◆ What the task asks: A faithful copy of all the data is required; pictures should not be included.

◆ Records provided:
***

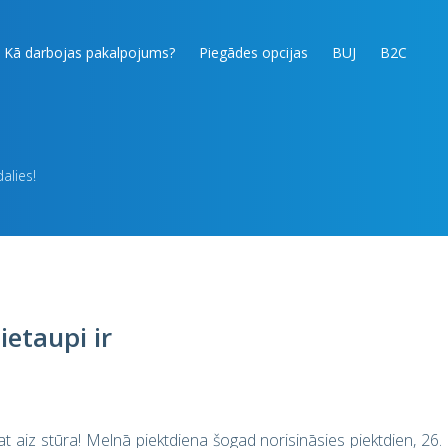
Kā darbojas pakalpojums?
Piegādes opcijas
BUJ
B2C
alies!
etaupi ir
epat aiz stūra! Melnā piektdiena šogad norisināsies piektdien, 26.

***

◆ Answer space:
Kā darbojas pakalpojums?
Piegādes opcijas
BUJ
B2C
alies!
etaupi ir
epat aiz stūra! Melnā piektdiena šogad norisināsies piektdien, 26.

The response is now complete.